**Instructions for the task**:
What you return must match the records word for word, except that images are dropped.

[Structured page parsing data]
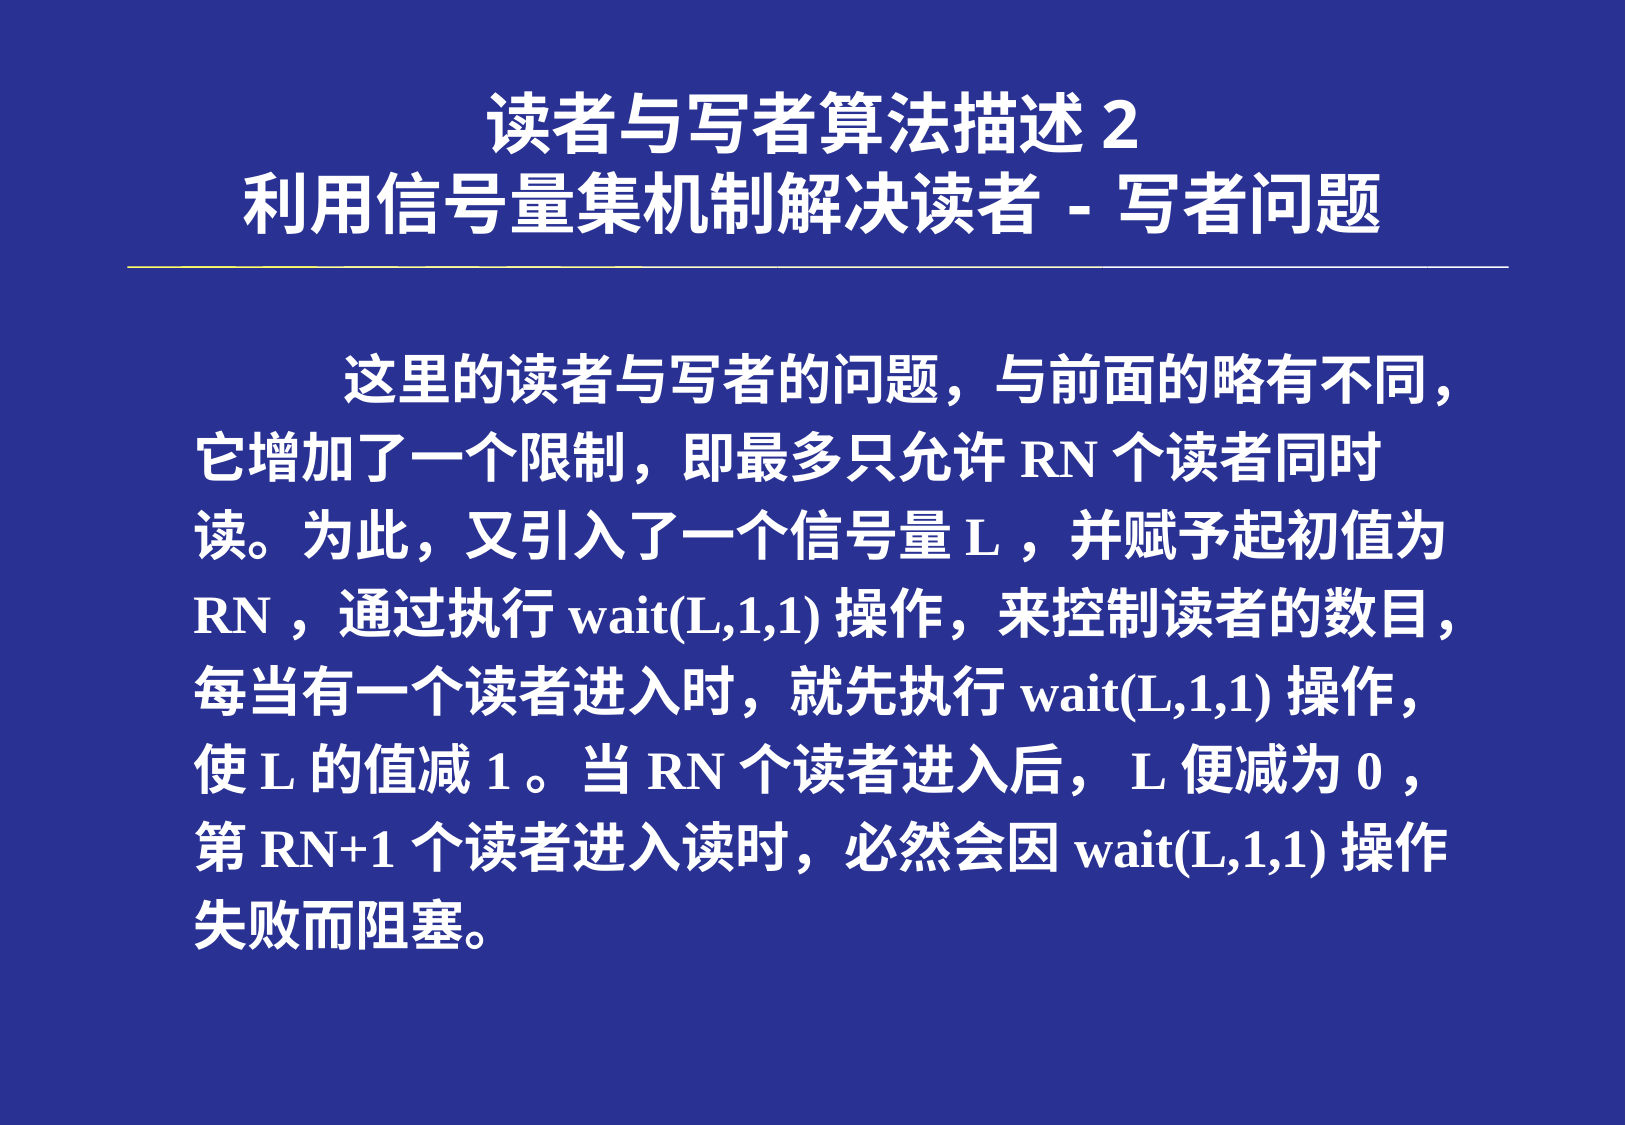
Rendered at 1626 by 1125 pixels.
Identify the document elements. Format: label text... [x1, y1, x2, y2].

list 这里的读者与写者的问题，与前面的略有不同，它增加了一个限制，即最多只允许RN个读者同时读。为此，又引入了一个信号量L，并赋予起初值为RN，通过执行wait(L,1,1)操作，来控制读者的数目，每当有一个读者进入时，就先执行wait(L,1,1)操作，使L的值减1。当RN个读者进入后，L便减为0，第RN+1个读者进入读时，必然会因wait(L,1,1)操作失败而阻塞。 [121, 324, 1504, 1063]
title 读者与写者算法描述2 利用信号量集机制解决读者-写者问题 [121, 67, 1504, 256]
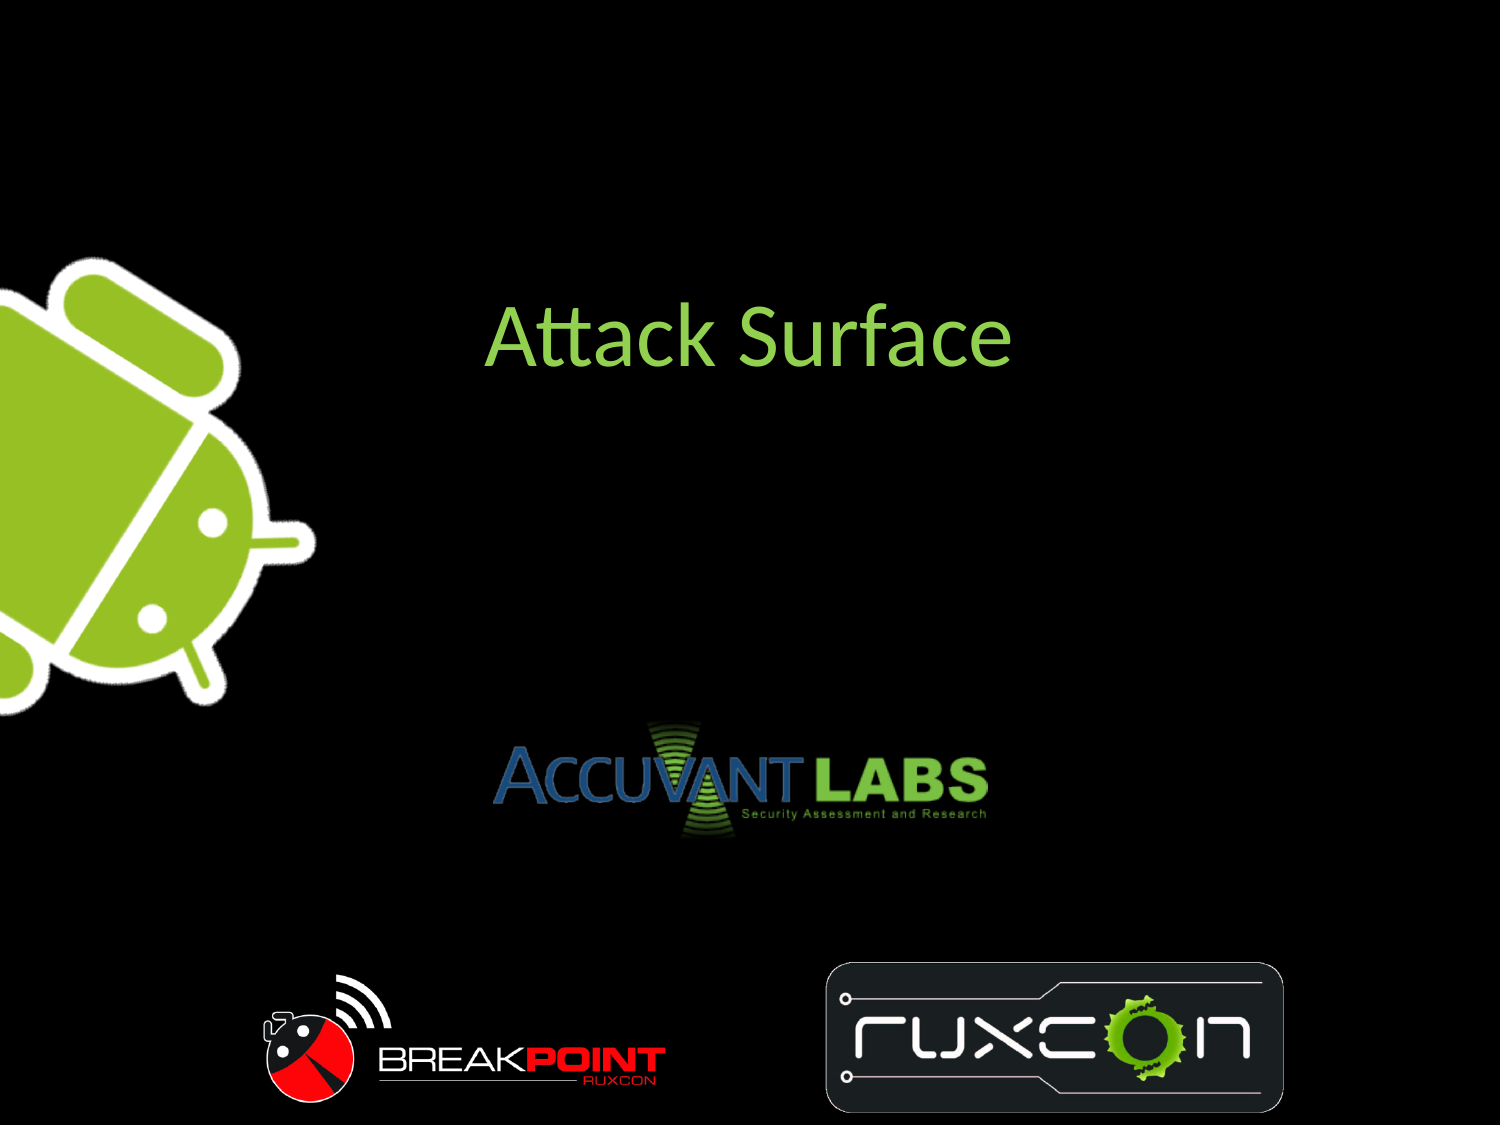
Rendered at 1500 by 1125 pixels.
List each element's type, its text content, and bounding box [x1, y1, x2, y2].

**Task answer**:
Rendered at 1626 by 1125 pixels.
Identify the document elements. Format: label text... [x1, y1, x2, y2].

list 这里的读者与写者的问题，与前面的略有不同，它增加了一个限制，即最多只允许RN个读者同时读。为此，又引入了一个信号量L，并赋予起初值为RN，通过执行wait(L,1,1)操作，来控制读者的数目，每当有一个读者进入时，就先执行wait(L,1,1)操作，使L的值减1。当RN个读者进入后，L便减为0，第RN+1个读者进入读时，必然会因wait(L,1,1)操作失败而阻塞。 [121, 324, 1504, 1063]
title 读者与写者算法描述2 利用信号量集机制解决读者-写者问题 [121, 67, 1504, 256]
Rendered at 1500 by 1125 pixels.
List each element's type, its text content, and bounding box [x1, y1, x2, y2].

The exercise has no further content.